As someone who's been running small tech businesses in the UK for a while, I
think it's also fair to say that the GDPR was unusually onerous even for
government regulations. Over the past decade or more, only the VAT mess was
comparable for anything coming out of the EU that I've been involved with. The
similarities in those two cases are striking.

Each was meant to address a legitimate and well-established problem with how
big businesses operate. Each also caused disproportionate expense and hassle
for small businesses, even if those businesses weren't the intended targets
and what they were doing was basically OK before.

Each had significant ambiguities that were either open to interpretation or
missing key details, and so probably needed expert advice on compliance in
many cases.

Each required businesses to change their record-keeping, documentation and
processes for compliance, even if the substance afterwards was still much the
same as before in each case.

Also, in each case enforcement seems unlikely for smaller businesses, so those
who either didn't know about the new rules or wilfully ignored them gained an
advantage over their competitors who were making a good faith effort to
comply.

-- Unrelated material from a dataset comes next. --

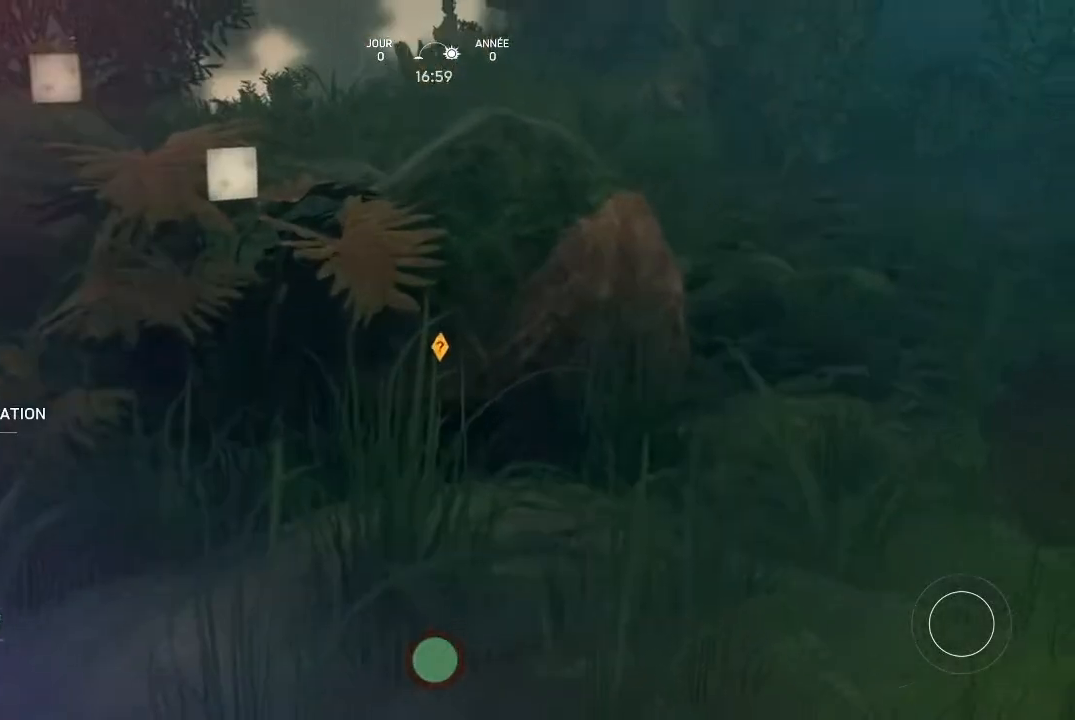
{"buttons": ["Y"], "left_stick": "center", "right_stick": "center", "events": []}
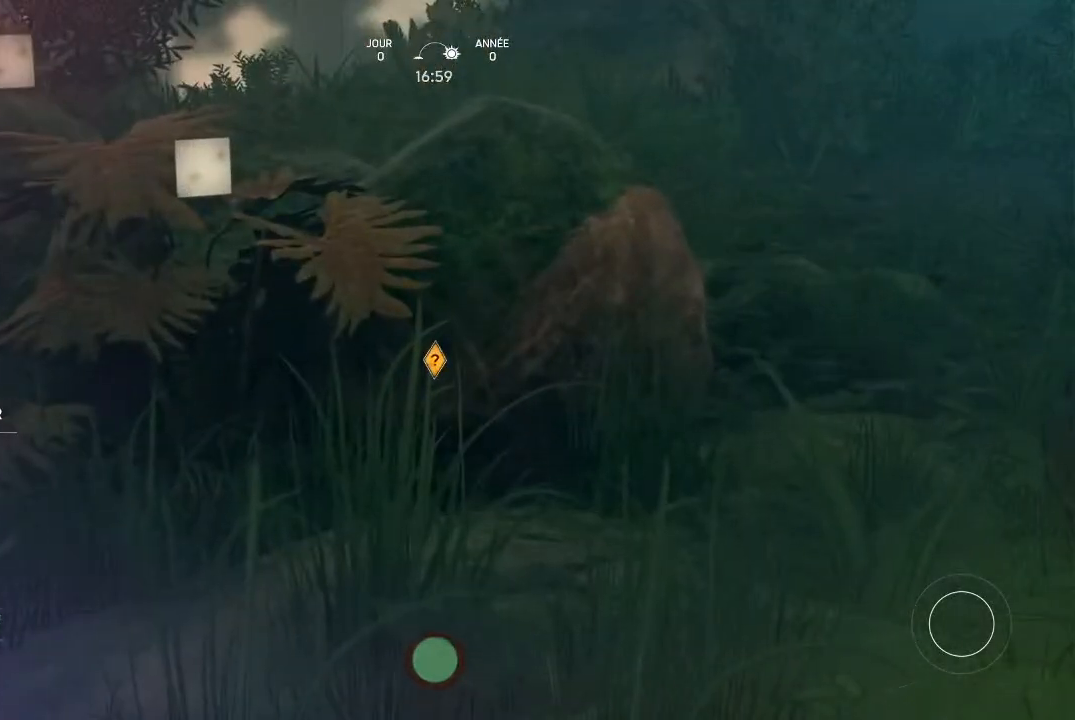
{"buttons": [], "left_stick": "center", "right_stick": "center", "events": [[67, "Y", "up"]]}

I don't like good people being penalised just for trying to run their
businesses legally and responsibly.

------
kodablah
> Time will tell how effective the GDPR is going to be [...] Nevertheless, we
> should acknowledge the fact that EU law has got many of the foundational
> principles around data protection right.

This post accidentally explains many Americans' issues with the GDPR. By
focusing on intent and idealism to buttress justifications for the law's
presence, proponents use righteousness as an excuse for heavy government
interference. Almost everyone agrees with the ideals of data privacy. But
recognizing reality, some advocate for not asking clearly ineffective
institutions to police such things since often said technology laws and
policing tend to hurt more than help. They also give a mandate for more
government intrusion in technology (e.g. welcoming GDPR tacitly encourages the
copyright directive) as policy makers can't help themselves. Rather, more
measured approaches like education, consumer awareness, encouragement of
alternatives, transparency requirements, and enforcement of existing statutes
(fraud, personal info, etc) are leaped over.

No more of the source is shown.